Forestry’s new frontier

Published 9:10 am Saturday, December 26, 2009

What will our trees be valuable for in the future? Will they continue to be the raw material for building products and paper or will new markets develop? A prominent media message in recent years has been climate change and the need to reduce our dependence on fossil fuels.

One option is to use more wood for our energy needs. Why? There are many reasons. Wood, or biomass as it is often called, is renewable. Wood is also carbon neutral. It consumes carbon in the air while growing and then releases it when burned. Also, we have a lot of wood in the United States and we are growing more every day. One often-overlooked reason to use more wood for our energy needs is that the money spent for energy generation stays right here at home and reduces the amount of money sent overseas to buy oil.

Currently, the most-used wood product for the generation of energy is biomass. This material, the limbs, bark and other parts of the tree that cannot be used for a finished product, is left over after mills have used the rest of the tree. Typically, the material is processed through a chipper. Once at the power station, the biomass is burned to generate steam, turn turbines, and generate electricity. Currently the largest biomass power station in Virginia is the Pittsylvania Power Station near Wise. This facility consumes in excess of 500,000 tons of material per year that would otherwise be left in the woods. The facility generates 80 megawatts of carbon-neutral electricity with the only by-products being water vapor and wood ash.

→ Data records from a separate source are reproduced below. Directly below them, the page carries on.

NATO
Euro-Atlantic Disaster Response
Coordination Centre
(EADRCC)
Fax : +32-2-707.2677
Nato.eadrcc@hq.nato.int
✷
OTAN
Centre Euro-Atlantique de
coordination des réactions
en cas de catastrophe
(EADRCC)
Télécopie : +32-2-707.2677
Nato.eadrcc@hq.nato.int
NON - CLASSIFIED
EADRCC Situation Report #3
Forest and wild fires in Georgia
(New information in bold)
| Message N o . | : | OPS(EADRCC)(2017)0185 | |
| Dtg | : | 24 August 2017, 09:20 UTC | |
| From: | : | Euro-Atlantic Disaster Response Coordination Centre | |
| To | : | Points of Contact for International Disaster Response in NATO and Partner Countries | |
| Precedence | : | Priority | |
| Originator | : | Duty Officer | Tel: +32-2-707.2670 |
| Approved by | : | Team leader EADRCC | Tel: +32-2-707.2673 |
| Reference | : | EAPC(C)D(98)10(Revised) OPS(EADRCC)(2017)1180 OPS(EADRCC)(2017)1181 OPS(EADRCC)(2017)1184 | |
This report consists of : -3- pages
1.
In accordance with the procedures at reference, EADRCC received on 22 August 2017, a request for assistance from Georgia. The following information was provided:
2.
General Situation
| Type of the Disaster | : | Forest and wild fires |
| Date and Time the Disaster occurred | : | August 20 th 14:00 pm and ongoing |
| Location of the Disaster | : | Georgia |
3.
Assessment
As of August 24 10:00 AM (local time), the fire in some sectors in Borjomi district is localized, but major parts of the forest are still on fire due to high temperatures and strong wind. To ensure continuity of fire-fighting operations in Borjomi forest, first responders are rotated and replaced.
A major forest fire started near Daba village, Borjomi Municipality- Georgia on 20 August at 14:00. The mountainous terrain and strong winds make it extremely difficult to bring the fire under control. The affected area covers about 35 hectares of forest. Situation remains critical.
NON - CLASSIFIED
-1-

Wood pellets are another product that can be used to generate heat and electricity. The wood that is used to make the product is similar to the wood that a paper mill uses. The residential wood pellet is a popular way to heat homes in the colder northern climates. The pellets can be delivered in bulk and can be fed into a pellet stove automatically, making it a very easy way to warm a house. The industrial pellet is used similarly, only on a larger scale. The pellets are typically used with coal-burning power plants, crushed, and fed in with the coal. Pellets are preferred because most of the moisture in the wood has been removed. An even greater opportunity may lie in an advanced process for pellet making called the Torrefaction system. In this system the wood is processed in a way that yields almost the same BTU value per ton as coal. The worldwide market for pellets is forecasted to increase significantly due to climate change legislation.

Cellulosic ethanol (CE) is another product from the forest that has great potential. CE is similar to corn ethanol except it is made from wood and agricultural waste. The wood needed to make CE is similar to the biomass used to generate electricity. CE has an advantage over corn ethanol in that it takes a third less energy to produce. CE is used just like corn ethanol as an additive for transportation fuels. The manufacturing cost to produce CE is high, but continues to decrease as the manufacturing process improves. CE is also preferred to corn because it doesn’t affect food prices.

There is no doubt that we will hear more about utilizing wood for energy in the future. Potential Cap and Trade legislation will give producers of these wood products the assurance they need to make the investments in new facilities. It will also give forest landowners and loggers another market for their wood. Most importantly, it will supply a portion of our nation’s energy needs while simultaneously keeping money circulating in our American economy.